Monday 11 November 2013

Goal setting

Seeing as the new season is pretty much well upon us, this attempt at technical advice is a little late. But better late than never as they say!

When looking to improve over a season, over the course of consecutive games, and beyond, if looking to reach your pinnacle from a young age, setting yourself targets is a simple but incredibly effective way to go about it. Like anything, breaking it down into managable chunks will allow you to focus on the immediate and deal with changing the present first; not trying to do too much and spreading yourself thin, but instead realistically going about personal improvement. Brick by brick until you reach a stage where you are further along the development scale than you were before. And just as it is important to work hard on the pitch and at the training ground, it is also important to work in training out of that sphere, by yourself, to improve; get fitter or stronger mentally or better at reading plays etc. etc.

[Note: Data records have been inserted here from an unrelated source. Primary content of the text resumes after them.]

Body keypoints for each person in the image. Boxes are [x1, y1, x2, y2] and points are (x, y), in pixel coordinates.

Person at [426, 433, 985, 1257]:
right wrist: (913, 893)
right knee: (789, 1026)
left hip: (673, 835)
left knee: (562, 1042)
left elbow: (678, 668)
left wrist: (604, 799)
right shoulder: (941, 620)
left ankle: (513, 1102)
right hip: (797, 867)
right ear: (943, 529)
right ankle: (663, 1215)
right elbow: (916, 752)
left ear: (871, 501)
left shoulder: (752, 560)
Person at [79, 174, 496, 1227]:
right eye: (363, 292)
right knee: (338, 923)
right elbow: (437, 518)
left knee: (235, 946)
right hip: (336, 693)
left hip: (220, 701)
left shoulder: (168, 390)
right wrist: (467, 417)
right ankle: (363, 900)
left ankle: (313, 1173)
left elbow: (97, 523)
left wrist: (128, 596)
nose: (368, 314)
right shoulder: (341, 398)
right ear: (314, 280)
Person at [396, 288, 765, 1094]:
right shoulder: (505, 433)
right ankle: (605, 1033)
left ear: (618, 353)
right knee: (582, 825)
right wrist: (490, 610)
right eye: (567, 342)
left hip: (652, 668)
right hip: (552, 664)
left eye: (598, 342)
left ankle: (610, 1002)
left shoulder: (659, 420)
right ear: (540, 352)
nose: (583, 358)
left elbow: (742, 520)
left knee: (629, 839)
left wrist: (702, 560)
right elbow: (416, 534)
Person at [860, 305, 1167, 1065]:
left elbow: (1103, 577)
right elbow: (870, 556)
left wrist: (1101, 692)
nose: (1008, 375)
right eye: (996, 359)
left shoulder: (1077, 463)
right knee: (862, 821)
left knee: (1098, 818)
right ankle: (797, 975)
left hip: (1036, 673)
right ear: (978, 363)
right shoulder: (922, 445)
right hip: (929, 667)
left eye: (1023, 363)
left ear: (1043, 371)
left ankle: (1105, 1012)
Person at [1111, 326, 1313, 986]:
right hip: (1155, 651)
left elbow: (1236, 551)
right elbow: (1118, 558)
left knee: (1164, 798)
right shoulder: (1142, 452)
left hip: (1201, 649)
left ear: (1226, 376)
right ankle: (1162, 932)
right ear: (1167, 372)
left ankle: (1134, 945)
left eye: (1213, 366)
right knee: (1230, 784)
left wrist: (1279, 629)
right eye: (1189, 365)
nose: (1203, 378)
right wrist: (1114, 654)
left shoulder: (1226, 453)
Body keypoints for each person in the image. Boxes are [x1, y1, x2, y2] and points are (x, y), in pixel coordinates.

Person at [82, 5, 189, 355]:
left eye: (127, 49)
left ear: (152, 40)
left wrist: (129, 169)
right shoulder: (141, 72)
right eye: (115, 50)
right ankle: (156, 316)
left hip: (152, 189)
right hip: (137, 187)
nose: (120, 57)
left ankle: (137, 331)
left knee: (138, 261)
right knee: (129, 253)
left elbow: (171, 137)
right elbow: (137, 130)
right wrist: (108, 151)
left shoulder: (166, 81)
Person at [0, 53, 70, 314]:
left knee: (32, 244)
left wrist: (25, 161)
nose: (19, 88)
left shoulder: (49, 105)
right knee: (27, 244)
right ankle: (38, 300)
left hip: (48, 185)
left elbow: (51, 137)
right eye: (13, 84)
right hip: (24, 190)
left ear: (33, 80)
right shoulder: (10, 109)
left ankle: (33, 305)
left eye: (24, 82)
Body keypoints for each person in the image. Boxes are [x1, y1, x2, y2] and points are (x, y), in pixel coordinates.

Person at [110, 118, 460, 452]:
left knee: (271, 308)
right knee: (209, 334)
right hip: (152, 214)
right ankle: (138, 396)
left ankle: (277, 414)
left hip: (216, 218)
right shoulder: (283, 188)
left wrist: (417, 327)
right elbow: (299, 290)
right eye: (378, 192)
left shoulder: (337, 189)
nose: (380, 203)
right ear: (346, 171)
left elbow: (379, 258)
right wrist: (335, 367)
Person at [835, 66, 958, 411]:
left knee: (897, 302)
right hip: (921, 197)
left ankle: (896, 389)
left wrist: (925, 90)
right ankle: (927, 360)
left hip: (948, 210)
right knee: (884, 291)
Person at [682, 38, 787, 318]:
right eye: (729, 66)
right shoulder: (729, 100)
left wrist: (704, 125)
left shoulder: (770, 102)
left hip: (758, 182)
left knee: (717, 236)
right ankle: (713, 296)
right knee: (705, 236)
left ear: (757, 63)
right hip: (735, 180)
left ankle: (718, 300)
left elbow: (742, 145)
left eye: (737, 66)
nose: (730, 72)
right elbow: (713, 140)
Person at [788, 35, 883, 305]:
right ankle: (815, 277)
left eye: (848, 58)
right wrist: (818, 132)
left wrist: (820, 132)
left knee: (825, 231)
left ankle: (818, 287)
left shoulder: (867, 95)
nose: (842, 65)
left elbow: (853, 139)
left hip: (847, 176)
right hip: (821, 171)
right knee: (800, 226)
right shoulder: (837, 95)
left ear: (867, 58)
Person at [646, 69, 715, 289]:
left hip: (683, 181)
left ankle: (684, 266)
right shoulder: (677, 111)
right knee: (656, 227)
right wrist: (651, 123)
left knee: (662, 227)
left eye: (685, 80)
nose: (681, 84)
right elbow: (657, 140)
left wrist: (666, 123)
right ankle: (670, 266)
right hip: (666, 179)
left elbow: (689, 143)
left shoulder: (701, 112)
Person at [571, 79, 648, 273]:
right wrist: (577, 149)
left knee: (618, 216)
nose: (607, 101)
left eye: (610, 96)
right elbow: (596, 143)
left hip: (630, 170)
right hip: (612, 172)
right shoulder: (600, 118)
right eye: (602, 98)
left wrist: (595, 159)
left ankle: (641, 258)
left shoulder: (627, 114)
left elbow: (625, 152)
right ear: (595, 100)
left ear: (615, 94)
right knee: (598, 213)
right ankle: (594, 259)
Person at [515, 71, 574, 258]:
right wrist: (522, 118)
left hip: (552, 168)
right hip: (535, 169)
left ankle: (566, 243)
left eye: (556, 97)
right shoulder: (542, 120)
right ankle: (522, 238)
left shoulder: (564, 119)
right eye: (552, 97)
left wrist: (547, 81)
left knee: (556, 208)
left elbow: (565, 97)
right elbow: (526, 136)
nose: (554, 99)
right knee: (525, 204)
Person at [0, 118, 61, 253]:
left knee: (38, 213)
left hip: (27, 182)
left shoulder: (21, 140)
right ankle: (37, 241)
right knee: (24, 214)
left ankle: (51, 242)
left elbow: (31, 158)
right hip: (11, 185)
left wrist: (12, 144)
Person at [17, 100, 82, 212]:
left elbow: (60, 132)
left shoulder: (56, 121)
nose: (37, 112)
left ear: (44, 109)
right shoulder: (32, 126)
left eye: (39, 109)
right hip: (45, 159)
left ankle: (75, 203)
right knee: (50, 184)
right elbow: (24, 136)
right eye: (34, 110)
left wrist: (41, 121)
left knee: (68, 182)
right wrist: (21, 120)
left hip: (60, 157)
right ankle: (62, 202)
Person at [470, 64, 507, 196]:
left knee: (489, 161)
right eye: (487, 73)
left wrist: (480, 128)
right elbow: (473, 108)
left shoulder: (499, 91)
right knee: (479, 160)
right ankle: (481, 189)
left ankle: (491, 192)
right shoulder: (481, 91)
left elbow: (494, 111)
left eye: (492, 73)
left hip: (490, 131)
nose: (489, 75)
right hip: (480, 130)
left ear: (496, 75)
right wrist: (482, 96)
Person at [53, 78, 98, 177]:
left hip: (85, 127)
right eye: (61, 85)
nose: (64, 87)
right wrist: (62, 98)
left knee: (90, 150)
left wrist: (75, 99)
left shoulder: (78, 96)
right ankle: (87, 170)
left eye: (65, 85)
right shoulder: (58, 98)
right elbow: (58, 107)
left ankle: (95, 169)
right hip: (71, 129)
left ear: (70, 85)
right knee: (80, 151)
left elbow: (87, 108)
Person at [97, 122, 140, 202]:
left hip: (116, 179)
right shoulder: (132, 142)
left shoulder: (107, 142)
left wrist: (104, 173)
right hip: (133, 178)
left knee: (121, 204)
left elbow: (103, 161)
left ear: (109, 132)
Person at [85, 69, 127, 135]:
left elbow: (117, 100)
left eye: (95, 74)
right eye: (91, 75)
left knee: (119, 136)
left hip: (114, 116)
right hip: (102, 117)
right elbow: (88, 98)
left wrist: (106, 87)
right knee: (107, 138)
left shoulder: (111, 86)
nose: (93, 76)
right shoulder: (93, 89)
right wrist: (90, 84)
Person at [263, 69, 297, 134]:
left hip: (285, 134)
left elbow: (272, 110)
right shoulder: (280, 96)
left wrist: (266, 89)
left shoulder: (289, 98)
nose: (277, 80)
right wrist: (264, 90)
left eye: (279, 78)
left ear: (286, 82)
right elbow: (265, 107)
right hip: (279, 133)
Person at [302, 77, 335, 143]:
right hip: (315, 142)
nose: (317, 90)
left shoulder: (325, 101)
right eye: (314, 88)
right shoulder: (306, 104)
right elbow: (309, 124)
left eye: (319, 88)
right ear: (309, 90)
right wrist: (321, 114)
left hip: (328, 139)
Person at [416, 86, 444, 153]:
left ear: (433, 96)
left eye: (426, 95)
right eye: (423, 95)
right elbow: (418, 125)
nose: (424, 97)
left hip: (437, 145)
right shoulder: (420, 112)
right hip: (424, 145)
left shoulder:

But it sounds easy in theory, so how do you about it?

The following are ideas that you can work into your own training regime and inspire other ways of improving through targets set over the short and then long, term: 

  • Lower your goals against average. Your target could be to reduce the amount of goals you have conceded so far. Say from three to one. This takes more focus on stopping each and every shot as it happens though and the intense concentration, rather than drifting off and then conceding.
  • Achieve a set number of saves at training or in games (keeping tally).
  • Quicken your speed of sprinting out: timing yourself doing sprints with a ladder if unable to work out a guestimate
  • Improve on an aspect you find is a weakness
  • Work on rebound control so that you can put the saved shot away to safety to reduce scoring chances
  • Make sure you don't allow any 'soft' goals
  • Improve on a statistic of stopping a percentage of saves versus goals allowed per game, which can be calculated after the game using the American goals against average system.

The aim is to build up over the season, review and then keep building. With target setting, you want to analyse key areas that need improvement ("if it's break don't fix it"). You can start out with stamina, or explosivity for fitness, and then saving with the right hand for instance for save making. Start out small and work upwards and onwards, so that you have enough to focus on over the season, rather than running out of ideas or over working and over stretching yourself.